▶ **DOCUMENT EXCERPT**:
Only if your planet is very sparsely populated in general and likely of pre-Iron Age development. Otherwise, with the exception of your waterless region, everywhere that could support habitation would. Other than the desert, your habitats are flush with surface fresh water and so it follows they'd be relatively flush with people.

Just the European share of the Roman Empire is estimated to have had a population between 20 and 30 million; the entire world population around 1 CE was around 230 million. On your moon-sized world that would be about 6 people per square km (230,000,000 / 3.793×107 km2). Denser still if there's a significant portion hostile to life, but the rest is not.

Could a planet with this bizarre geography even exist at all?

This should have a second question and I will flag it as such, but to answer: No, not at all.

When it comes to generalized climate patterns on terrestrial planets they come in two species: free-spinning planets have bands mirrored at the equator, and tidally locked planets have stretched bull's eye (a so-called lobster pattern) oriented around their stellar axis. In both cases there is a thermal gradient connected to the surface relative to the sun. Your planet seems to have non-mirrored bands with no relation to the sun; roughly tropical, temperate, and arid, from south to north. Even if the arid waterless region were a substellar point on a tidally locked planet, you have a jungle around the antistellar point and a temperate forest between them.

Your tectonics are also highly suspect.

▶ **RECORD LIST**:
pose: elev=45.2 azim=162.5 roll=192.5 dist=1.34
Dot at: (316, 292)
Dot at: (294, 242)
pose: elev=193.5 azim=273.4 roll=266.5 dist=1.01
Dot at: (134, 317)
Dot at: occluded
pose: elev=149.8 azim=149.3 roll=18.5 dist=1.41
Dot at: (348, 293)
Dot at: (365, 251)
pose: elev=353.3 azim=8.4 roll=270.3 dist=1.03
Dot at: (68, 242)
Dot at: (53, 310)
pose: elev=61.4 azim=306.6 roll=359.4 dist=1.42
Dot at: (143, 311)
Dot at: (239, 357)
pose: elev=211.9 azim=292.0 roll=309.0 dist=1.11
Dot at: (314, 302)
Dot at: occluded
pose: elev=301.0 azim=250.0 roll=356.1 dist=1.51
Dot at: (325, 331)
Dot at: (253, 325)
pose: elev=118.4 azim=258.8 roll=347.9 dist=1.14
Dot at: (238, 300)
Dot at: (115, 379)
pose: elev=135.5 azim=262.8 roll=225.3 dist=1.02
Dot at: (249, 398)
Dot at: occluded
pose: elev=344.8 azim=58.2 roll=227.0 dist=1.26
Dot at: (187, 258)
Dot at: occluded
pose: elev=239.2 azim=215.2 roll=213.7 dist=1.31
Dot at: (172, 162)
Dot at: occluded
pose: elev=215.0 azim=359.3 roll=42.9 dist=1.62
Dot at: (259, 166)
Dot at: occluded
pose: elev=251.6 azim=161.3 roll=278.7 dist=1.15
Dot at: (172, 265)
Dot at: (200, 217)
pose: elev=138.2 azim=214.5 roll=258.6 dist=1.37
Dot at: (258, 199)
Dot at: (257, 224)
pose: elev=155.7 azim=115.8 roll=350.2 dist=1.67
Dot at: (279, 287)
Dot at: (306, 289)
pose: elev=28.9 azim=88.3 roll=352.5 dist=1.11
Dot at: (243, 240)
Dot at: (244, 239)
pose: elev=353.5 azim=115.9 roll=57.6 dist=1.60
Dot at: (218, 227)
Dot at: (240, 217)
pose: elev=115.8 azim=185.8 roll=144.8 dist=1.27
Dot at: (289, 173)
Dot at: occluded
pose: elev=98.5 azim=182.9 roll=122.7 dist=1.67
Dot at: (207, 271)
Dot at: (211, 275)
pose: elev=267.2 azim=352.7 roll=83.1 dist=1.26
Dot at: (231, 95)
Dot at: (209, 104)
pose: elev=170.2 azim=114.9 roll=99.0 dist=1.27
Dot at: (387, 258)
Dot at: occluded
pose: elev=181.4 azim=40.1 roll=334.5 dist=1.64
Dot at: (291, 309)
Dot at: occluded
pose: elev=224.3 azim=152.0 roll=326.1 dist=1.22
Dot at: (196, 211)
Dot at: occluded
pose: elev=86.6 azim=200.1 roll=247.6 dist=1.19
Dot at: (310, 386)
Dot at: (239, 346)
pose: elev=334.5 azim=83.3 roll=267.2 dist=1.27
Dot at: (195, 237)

▶ **REQUIRED TASK A**:
Decide whether each statement below agrees with the passage on the planet's geography, answering yes or no and quoting the deciding words of the passage. (i) The passage puts the world population around 1 CE at about 230 million. (ii) The passage says tidally locked planets have climate bands mirrored at the equator. (iii) The passage describes the planet's bands, from south to north, as roughly tropical, temperate, and arid.
▶ **REQUIRED TASK B**:
Reproduce the stretch of the passage on the planet's geography from "When it comes" through "forest between them.".

▶ **TASK RESPONSE A**:
(i) Yes: "the entire world population around 1 CE was around 230 million"
(ii) No: "free-spinning planets have bands mirrored at the equator, and tidally locked planets have stretched bull's eye (a so-called lobster pattern) oriented around their stellar axis"
(iii) Yes: "roughly tropical, temperate, and arid, from south to north"

▶ **TASK RESPONSE B**:
When it comes to generalized climate patterns on terrestrial planets they come in two species: free-spinning planets have bands mirrored at the equator, and tidally locked planets have stretched bull's eye (a so-called lobster pattern) oriented around their stellar axis. In both cases there is a thermal gradient connected to the surface relative to the sun. Your planet seems to have non-mirrored bands with no relation to the sun; roughly tropical, temperate, and arid, from south to north. Even if the arid waterless region were a substellar point on a tidally locked planet, you have a jungle around the antistellar point and a temperate forest between them.